Easter: familiar and important

Easter: familiar and important

After a while, we get used to things. Think about the last time you moved house or bought a car. When you first had these things, it was all exciting and new. You noticed new aspects of them regularly. You found yourself thanking God for these great gifts. Yet, after a while, you got used to them. It’s not like you don’t appreciate having the house to live in or the car to drive. You have just had them for so long that you no longer get excited about them. Perhaps you even start to notice all of the problems with them instead of being thankful for their good aspects.

Easter can be like that for Christians. A few years ago, I saw a woman who had recently become a Christian come to church for her first Easter. She was so happy to be there. She sang the songs with gusto, listened intently, and found the whole experience very moving and helpful for her faith. She felt with a passion what Jesus had (recently) done for her. I realised that I don’t often feel that excited about Easter. I have been to a great many Easter services now. Sure, I enjoy them, there are so many good songs to sing, but I easily get used to them.

If you go to a Bible teaching church, you know what you will hear in the sermons at Easter services. On Good Friday, the preacher will talk about Jesus’ death. On Easter Sunday, the preacher will talk about the resurrection of Jesus. You know what you are going to get. Sure, this can be done from a range of different passages, but you know what the message will be. It might be expressed in different ways, but the message is that Jesus died and rose again in our place so we can be right with God.
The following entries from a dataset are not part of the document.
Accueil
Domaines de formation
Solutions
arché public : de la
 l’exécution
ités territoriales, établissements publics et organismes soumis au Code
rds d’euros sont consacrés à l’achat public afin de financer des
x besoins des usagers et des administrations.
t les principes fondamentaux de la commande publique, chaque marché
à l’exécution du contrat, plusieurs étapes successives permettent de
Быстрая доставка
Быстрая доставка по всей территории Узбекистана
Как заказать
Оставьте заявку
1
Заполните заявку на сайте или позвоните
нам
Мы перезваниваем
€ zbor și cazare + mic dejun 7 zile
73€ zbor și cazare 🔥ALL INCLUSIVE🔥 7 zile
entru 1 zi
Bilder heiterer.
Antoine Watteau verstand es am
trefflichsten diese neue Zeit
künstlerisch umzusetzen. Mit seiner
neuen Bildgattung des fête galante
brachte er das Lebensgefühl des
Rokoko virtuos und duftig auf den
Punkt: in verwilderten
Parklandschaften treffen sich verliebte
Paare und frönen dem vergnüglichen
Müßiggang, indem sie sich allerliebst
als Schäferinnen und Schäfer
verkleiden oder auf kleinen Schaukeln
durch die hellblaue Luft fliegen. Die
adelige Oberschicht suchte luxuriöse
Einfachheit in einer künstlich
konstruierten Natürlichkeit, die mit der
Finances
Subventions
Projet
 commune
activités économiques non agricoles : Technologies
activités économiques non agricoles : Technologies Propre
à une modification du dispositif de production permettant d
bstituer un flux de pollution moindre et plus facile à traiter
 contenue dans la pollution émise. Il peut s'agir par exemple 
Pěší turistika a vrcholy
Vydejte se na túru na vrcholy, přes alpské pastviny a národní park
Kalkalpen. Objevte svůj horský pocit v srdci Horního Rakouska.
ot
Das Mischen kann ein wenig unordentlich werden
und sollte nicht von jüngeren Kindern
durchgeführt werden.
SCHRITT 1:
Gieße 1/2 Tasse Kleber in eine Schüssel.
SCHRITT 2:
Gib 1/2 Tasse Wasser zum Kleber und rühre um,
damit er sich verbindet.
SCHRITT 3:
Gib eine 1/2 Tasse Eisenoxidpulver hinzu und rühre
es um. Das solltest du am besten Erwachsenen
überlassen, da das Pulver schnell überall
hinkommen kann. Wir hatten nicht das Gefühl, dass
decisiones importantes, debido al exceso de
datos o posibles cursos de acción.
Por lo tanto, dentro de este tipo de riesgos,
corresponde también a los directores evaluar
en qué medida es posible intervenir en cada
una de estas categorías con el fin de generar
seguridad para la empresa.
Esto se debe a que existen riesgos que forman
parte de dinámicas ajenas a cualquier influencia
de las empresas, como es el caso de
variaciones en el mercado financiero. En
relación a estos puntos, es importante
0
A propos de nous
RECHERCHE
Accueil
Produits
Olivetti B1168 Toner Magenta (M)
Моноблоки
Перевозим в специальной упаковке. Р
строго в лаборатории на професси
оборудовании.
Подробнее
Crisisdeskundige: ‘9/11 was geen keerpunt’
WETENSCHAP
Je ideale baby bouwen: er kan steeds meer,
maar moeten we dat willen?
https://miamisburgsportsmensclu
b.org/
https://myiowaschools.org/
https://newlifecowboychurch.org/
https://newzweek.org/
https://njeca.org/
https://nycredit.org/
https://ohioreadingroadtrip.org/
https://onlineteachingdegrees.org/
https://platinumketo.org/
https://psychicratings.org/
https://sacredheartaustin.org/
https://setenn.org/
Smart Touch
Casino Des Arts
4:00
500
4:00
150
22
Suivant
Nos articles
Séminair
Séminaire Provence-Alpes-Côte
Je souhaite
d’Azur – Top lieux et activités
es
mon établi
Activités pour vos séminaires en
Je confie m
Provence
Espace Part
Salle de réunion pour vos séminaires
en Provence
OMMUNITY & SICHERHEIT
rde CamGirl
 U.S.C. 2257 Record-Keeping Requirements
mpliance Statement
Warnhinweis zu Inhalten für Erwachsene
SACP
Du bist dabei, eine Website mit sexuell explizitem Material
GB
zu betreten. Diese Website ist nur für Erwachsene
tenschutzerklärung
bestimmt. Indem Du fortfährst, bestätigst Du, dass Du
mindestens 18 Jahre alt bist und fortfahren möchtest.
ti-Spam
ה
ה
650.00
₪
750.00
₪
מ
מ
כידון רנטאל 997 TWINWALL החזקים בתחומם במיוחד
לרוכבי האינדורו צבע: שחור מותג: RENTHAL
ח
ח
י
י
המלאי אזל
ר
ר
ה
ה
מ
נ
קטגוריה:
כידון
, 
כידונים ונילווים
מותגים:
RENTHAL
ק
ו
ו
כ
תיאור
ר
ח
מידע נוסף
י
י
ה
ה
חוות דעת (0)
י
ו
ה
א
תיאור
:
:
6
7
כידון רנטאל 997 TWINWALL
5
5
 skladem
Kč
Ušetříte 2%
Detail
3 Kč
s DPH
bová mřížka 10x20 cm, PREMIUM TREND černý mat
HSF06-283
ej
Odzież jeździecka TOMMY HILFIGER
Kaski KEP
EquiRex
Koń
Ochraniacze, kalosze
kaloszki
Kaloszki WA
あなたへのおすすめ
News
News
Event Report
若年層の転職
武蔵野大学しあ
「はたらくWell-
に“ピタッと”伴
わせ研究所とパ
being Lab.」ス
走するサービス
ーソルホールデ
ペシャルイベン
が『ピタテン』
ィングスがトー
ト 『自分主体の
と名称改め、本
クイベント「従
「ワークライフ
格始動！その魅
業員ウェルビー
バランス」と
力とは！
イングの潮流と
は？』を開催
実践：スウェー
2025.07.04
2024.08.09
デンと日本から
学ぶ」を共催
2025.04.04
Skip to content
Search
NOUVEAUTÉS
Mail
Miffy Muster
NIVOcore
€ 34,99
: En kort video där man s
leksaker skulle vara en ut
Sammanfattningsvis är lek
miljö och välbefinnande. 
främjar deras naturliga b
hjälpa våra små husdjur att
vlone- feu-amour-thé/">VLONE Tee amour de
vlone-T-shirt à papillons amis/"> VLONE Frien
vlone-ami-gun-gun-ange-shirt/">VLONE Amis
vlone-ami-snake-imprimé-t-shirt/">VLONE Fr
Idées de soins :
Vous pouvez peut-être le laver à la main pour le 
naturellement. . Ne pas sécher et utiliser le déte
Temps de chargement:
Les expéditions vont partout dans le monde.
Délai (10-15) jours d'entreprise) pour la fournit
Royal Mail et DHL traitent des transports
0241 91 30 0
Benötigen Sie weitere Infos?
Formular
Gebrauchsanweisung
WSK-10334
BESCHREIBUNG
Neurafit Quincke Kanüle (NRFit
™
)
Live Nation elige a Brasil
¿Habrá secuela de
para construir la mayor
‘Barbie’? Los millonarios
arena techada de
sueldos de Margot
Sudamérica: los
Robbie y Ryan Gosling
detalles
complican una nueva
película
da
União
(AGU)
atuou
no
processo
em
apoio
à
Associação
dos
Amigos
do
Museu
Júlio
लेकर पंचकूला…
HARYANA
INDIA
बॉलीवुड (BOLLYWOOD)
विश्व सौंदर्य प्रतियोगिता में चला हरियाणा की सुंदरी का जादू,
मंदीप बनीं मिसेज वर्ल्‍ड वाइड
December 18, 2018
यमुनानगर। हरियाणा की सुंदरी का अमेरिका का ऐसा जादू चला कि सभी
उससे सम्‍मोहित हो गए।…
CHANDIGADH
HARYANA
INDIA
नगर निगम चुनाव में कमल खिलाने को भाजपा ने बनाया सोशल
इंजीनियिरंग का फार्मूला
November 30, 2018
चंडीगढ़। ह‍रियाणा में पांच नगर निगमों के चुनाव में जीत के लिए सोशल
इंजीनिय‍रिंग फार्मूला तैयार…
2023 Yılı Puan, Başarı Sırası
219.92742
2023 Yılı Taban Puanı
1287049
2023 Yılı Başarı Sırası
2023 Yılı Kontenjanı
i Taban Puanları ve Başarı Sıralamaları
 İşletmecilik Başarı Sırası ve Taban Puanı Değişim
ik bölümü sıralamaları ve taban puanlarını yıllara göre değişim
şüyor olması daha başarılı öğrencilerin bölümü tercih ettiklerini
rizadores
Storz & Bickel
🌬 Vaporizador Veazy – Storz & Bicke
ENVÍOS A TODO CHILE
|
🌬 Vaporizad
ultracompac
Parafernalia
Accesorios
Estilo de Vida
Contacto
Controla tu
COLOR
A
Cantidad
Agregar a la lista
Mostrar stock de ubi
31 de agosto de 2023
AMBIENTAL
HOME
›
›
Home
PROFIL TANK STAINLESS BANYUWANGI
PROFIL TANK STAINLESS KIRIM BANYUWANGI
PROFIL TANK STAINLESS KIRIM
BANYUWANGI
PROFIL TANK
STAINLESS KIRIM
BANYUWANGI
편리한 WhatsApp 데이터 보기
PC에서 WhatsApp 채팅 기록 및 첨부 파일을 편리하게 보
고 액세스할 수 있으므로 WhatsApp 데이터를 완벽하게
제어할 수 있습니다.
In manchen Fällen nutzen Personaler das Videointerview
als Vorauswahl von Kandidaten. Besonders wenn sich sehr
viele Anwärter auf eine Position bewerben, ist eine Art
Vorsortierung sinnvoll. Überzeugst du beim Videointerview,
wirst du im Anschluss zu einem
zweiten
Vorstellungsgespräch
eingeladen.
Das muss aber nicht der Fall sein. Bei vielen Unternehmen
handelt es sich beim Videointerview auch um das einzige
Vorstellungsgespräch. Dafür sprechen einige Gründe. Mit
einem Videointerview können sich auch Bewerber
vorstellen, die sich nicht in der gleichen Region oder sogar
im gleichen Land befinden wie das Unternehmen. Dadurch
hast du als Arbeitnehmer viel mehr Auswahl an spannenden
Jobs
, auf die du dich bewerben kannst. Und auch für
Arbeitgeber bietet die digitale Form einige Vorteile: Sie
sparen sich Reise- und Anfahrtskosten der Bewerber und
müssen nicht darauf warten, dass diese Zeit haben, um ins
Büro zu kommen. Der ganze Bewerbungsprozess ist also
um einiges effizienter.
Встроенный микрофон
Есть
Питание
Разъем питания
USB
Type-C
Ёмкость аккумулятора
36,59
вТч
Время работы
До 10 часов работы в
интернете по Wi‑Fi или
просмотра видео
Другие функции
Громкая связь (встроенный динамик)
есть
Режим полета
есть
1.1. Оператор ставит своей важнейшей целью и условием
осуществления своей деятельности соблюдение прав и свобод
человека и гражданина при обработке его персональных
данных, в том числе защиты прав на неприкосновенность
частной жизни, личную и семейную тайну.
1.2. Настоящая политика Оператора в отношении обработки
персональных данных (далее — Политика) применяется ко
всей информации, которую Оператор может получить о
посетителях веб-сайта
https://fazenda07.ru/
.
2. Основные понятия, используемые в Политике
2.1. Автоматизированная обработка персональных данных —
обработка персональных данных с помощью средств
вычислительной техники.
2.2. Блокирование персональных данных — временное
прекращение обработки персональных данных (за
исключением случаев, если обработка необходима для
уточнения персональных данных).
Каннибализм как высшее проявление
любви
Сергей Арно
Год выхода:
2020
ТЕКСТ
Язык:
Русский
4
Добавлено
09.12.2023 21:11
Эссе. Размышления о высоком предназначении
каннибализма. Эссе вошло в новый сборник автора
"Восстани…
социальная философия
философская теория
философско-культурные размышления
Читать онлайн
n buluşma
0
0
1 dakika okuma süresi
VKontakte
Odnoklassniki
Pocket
It is the core message of Christianity and the message proclaimed at Easter.

The temptation for people who have been Christians for a long time is to think: again? I know this stuff! I could probably preach this message! (And yes, you probably could). I would like to hear something I don’t already know!

It is at that point that we should pause that internal thought. Being a Christian is not always about learning new information. We have a great urge towards novelty, to always be learning new things. Yet, as Paul affirms in his prayer for the Ephesians, our greatest need is not always to know more information:

14 For this reason I bow my knees before the Father, 15 from whom every family in heaven and on earth is named, 16 that according to the riches of his glory he may grant you to be strengthened with power through his Spirit in your inner being, 17 so that Christ may dwell in your hearts through faith– that you, being rooted and grounded in love, 18 may have strength to comprehend with all the saints what is the breadth and length and height and depth, 19 and to know the love of Christ that surpasses knowledge, that you may be filled with all the fullness of God.

                                                                          (Eph. 3:14-19 ESV)

Do you think that the Ephesian Christians had no idea that Christ loved them? Of course they knew this! Yet Paul prayed that this truth might be something that they knew more deeply than they did already. They needed to reflect on it, and think about it, and pray about it, and live it out.

So yes, you will hear a familiar message at Easter if you’ve been a Christian for a while. But you and I need to hear it again. In a world that cries out that we are worth so much, we need to hear that we fall short of God’s standards. In a world that says that you can find your purpose in whatever selfish desire you choose, we need to hear that there is only one way to be saved.

Easter is familiar and important. Let’s celebrate with gusto because Jesus died for us and rose again!